Pourvu qu’il ne me réclame pas de café. La Senséo est au grenier, pleine de poussière et de calcaire et les dosettes sont si vieilles que je doute qu'elles aient encore du goût... Il éclate de rire et moi, je fonds. Il a raison. Un jus de pomme... On est où là, au goûter d’anniversaire des trois ans du petit ? Mets des bougies sur la tarte à la rhubarbe maison que tu t’es fait chier à préparer ce matin tant que t’y es. Non mais je rêve ! S’il est un ami de Suntary — d’ailleurs où a-t-elle rencontré une bombe pareille ? — il est amateur de bière.
Nouveau silence mais son sourire ne s’efface pas pour autant. D’un geste, après avoir léché la mousse de sa barbe de trois jours savamment entretenue, il m’invite :
— T’as les fléchettes quelque part ?
Dix-sept heures trente. M’a-t-il laissée gagner à deux reprises ou est-il sincèrement si mauvais ? Impossible de le dire mais au moins, la glace est brisée. Son rire est divin et me détend.
— Sun m’a dit que tu habitais en campagne, mais je m’attendais pas à ça. C’est un ball-trap qu’on entend au loin ? S’esclaffe-t-il.

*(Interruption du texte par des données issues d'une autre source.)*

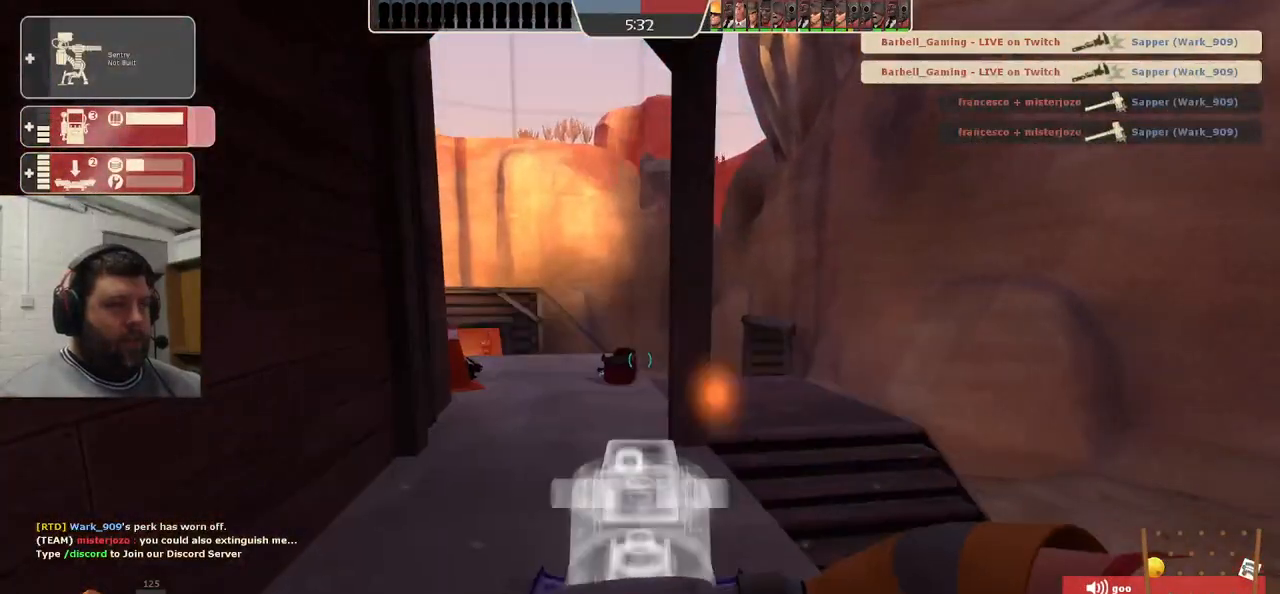
{"buttons": [], "left_stick": "up", "right_stick": "center", "events": [[100, "right_stick", "up"], [183, "right_stick", "center"]]}
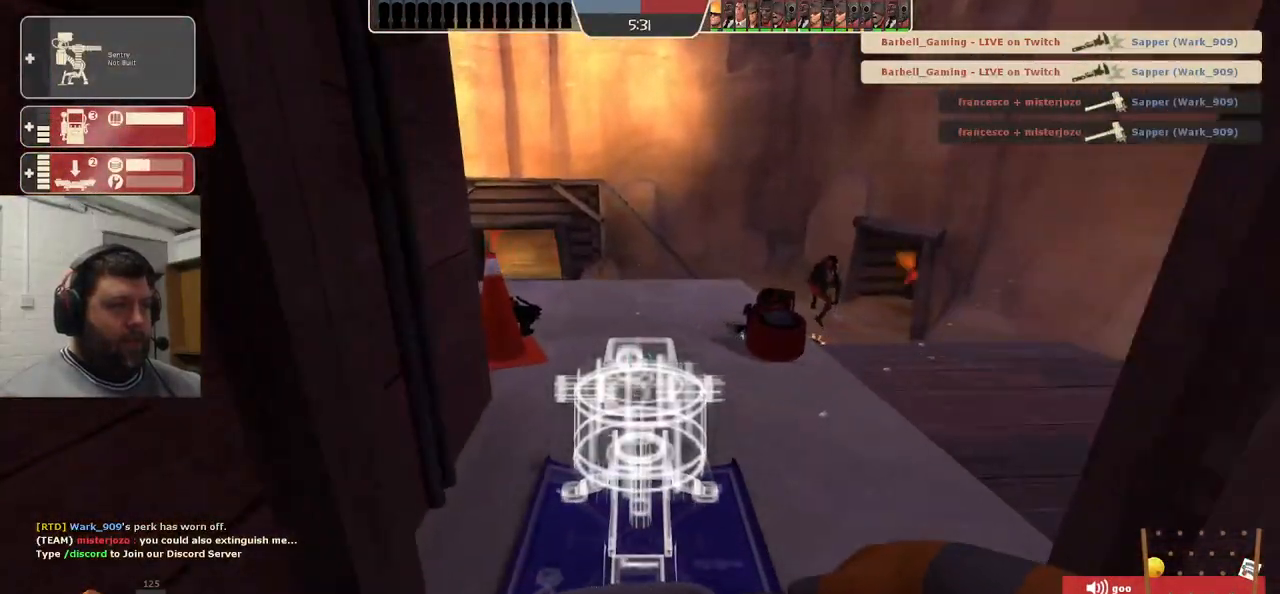
{"buttons": ["R2"], "left_stick": "center", "right_stick": "center", "events": [[217, "left_stick", "center"], [433, "R2", "down"]]}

— Si tu veux, on peut se faire un ciné. J’adorerais voir le dernier Nolan et...
— Je n’ai jamais vu de ball-trap et en toute honnêteté je ne me suis pas tapé une heure de route pour m’enfermer plus de deux heures dans une pièce sombre sans possibilité de te parler, ni même de te voir. Tu es toujours aussi belle, d'ailleurs, par contre, j’ai pas le souvenir d’une telle timidité. Je ne veux pas te mettre mal à l’aise...
Attends, je l’ai déjà rencontré ? Non... Grand, brun, yeux clairs et barbe juste ce qu’il faut, torse sculpté et humour ravageur, impossible de l’avoir déjà rencontré, je m’en souviendrais... Et d’ailleurs, comment se fait-il qu’un mec pareil soit célibataire. C’est quoi son vice ? Alcoolique au point de boire une bière à quatre heures de l’après-midi ? Merde, il est impuissant ou pire, jaloux ? Il a de la conversation, est intéressant... Serait-il divorcé avec quatre enfants en bas âge dont il a la garde ? Suntary a bien dû garder le mystère pour une raison.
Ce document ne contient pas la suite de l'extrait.